Resta il fatto che non sempre i fondi arrivano, come conferma Parati: «Sto cercando da tempo di far partire un progetto per dare l’accesso ai dati cardiologici anche di altri Paesi europei, coinvolgendo la stessa Società Europea di Cardiologia, ma è difficile trovare finanziamenti, nonostante tutti si dicano interessati».
LA SPINTA DEL COVID-19
La speranza è che l’esperienza del Covid-19 dia una forte spinta per superare tutti i vincoli culturali, legislativi e tecnologici sui Big Data. Una spinta che, secondo Sosto di Federsanità-ANCI, c’è stata:
«In sanità la questione del dato come fonte primaria di programmazione è sempre stata prioritaria e in questo momento ha assunto un’importanza strategica. Si stanno riprogrammando molti dei sistemi informativi ai quali vengono “date in pasto” le informazioni. Seppur concepiti per assolvere a compiti amministrativi e per generare i flussi dati obbligatori, dalla loro elaborazione restituiscono un quadro clinico degli assistiti, anche di quelli che sono più a rischio. Velocizzate anche nuove iniziative di sanità digitale (visite online e telemedicina, come il monitoraggio dei pazienti diabetici attivato dalla nostra Asl Napoli 3 Sud), che consentono agli operatori sanitari di seguire da remoto i propri assistiti».

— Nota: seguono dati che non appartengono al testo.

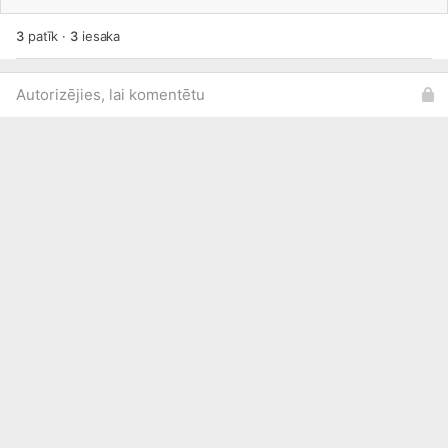
3
patīk
·
3
iesaka
Autorizējies, lai komentētu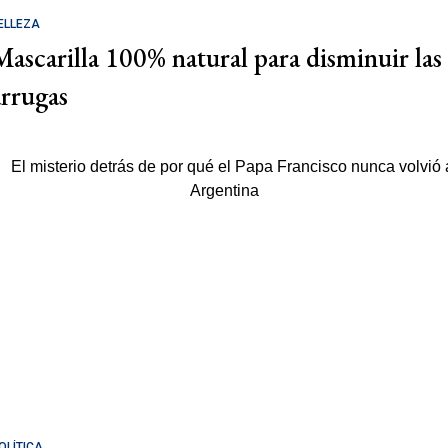
ELLEZA
Mascarilla 100% natural para disminuir las
arrugas
OLÍTICA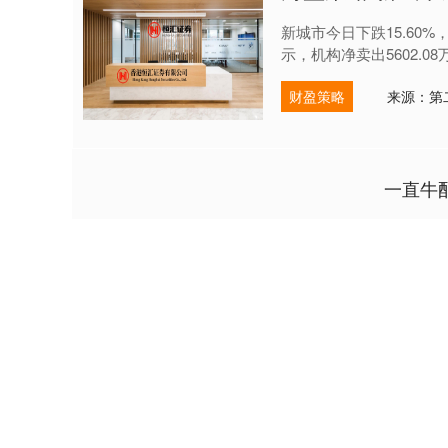
新城市今日下跌15.60%
示，机构净卖出5602.08
财盈策略
来源：第
一直牛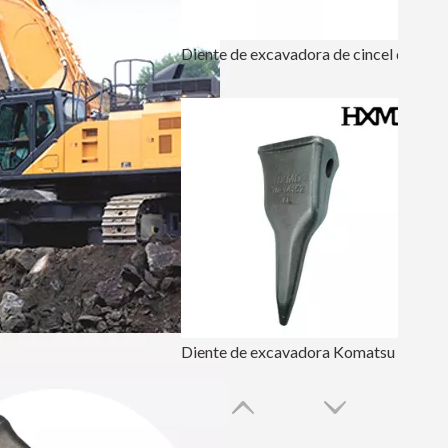
Diente de excavadora de cincel de roca de acero de aleación resistente E312 1U3252RC
Diente de excavadora Komatsu PC400 Tiger para ingeniería 208-70-14152TL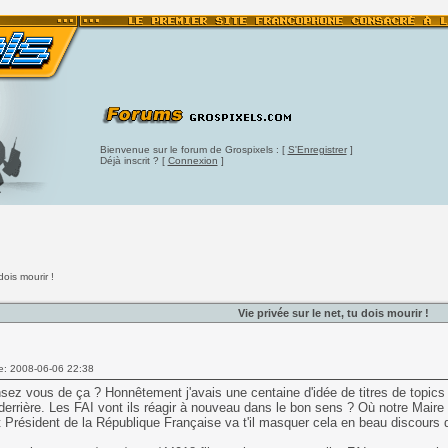
Bienvenue sur le forum de Grospixels : [
S'Enregistrer
]
Déjà inscrit ? [
Connexion
]
dois mourir !
Vie privée sur le net, tu dois mourir !
e: 2008-06-06 22:38
ez vous de ça ? Honnêtement j'avais une centaine d'idée de titres de topics m
derrière. Les FAI vont ils réagir à nouveau dans le bon sens ? Où notre Maire de
 Président de la République Française va t'il masquer cela en beau discours de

Tutte «tracce» che potrebbero confluire, chiaramente sempre in forma anonima, nell’universo dei Big Data, sebbene, ammetta ancora Sosto, «quello della costruzione dell’impalcatura nazionale di raccolta dati è certo un processo lungo, complicato e che necessita di mediazioni continue». Ma indispensabile per non restare indietro, anche a livello industriale, rispetto ad altri Paesi. «I Big Data vengono da tutti definiti una miniera d’oro», conclude Salvioni, «ma non serve starci seduti sopra. Bisogna, al contrario, attivare un processo complesso e costoso di estrazione di quel valore, anzitutto a favore dei pazienti. Ecco, in Italia tutti sappiamo che c’è l’oro, ma quasi nessuno lo sta estraendo».